• Amaç 1: Tanrıtanımazın iyi davranma gerekçelerini anlatan metne göre, ilahlardan korkmayan kimse insanlardan gelen hangi şeylerden korkabilir?
────────────────
Sağduyu Tanrısızlığın İlmihali/Bir Tanrıtanımaz İyi Hareket Etmek, Tavır ve Davranışlarında İyi ve Dürüst Olmak İçin, Bir Sofudan Daha Çok Nedenlere Sahiptir

Bir dinsizin iyilik yapması için, ne sebep ve gerekçeleri olabileceği sorulur. Kendi kendisine beğenilmek, hemcinslerince beğenilmek, mutlu ve rahat yaşamak, varlıkları ve tabiatları, gerçek içyüzünün bilinmesi mümkün olmayan bir zatın varlık ve tabiatından daha çok bilinen ve güvenilen insanlar tarafından sevilmek ve saygı duyulmak sebep ve gerekçeleri vardır. İlahlardan korkmayan kimse, bir şeyden korkabilir mi? İnsanlardan korkabilir; aşağılanmaktan, rezil olmaktan, yasaların cezalarından ve intikamdan korkabilir. Sözün kısası, kendi kendisinden korkabilir; hemcinslerinin düşmanlığına uğramış ya da buna hak kazanmış olduğunu bilen herkesin hissetmesi gereken vicdan azaplarından korkabilir.
────────────────
• Amaç 2: Aşağıdaki listenin bütün satırlarını hiçbir değişiklik yapmadan yeniden yazın.

• Verilen veriler:
────────────────
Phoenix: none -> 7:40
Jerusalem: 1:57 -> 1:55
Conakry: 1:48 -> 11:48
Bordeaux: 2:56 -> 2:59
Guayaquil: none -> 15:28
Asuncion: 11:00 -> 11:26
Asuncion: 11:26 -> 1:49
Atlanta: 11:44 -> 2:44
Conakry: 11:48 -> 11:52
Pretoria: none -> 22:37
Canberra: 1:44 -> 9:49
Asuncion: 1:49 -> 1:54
────────────────
• Alıştırma yanıtı 1: Aşağılanmaktan, rezil olmaktan, yasaların cezalarından ve intikamdan korkabilir.

• Alıştırma yanıtı 2:
Phoenix: none -> 7:40
Jerusalem: 1:57 -> 1:55
Conakry: 1:48 -> 11:48
Bordeaux: 2:56 -> 2:59
Guayaquil: none -> 15:28
Asuncion: 11:00 -> 11:26
Asuncion: 11:26 -> 1:49
Atlanta: 11:44 -> 2:44
Conakry: 11:48 -> 11:52
Pretoria: none -> 22:37
Canberra: 1:44 -> 9:49
Asuncion: 1:49 -> 1:54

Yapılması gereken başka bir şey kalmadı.